Data segment:
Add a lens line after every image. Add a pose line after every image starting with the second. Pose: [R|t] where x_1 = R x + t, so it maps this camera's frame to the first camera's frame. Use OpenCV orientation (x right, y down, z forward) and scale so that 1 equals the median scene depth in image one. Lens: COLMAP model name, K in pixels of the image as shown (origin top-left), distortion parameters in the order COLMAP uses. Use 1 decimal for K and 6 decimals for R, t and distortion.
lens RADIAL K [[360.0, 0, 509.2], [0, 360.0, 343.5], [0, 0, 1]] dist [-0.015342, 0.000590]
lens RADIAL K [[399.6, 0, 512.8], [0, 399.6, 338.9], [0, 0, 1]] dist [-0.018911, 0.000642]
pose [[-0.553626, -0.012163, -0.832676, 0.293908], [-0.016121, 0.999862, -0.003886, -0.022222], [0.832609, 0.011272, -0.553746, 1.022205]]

Work required: Can you write out every line of the data above, character for character and with nothing altered?

Answer for the task:
Add a lens line after every image. Add a pose line after every image starting with the second. Pose: [R|t] where x_1 = R x + t, so it maps this camera's frame to the first camera's frame. Use OpenCV orientation (x right, y down, z forward) and scale so that 1 equals the median scene depth in image one. Lens: COLMAP model name, K in pixels of the image as shown (origin top-left), distortion parameters in the order COLMAP uses. Use 1 decimal for K and 6 decimals for R, t and distortion.
lens RADIAL K [[360.0, 0, 509.2], [0, 360.0, 343.5], [0, 0, 1]] dist [-0.015342, 0.000590]
lens RADIAL K [[399.6, 0, 512.8], [0, 399.6, 338.9], [0, 0, 1]] dist [-0.018911, 0.000642]
pose [[-0.553626, -0.012163, -0.832676, 0.293908], [-0.016121, 0.999862, -0.003886, -0.022222], [0.832609, 0.011272, -0.553746, 1.022205]]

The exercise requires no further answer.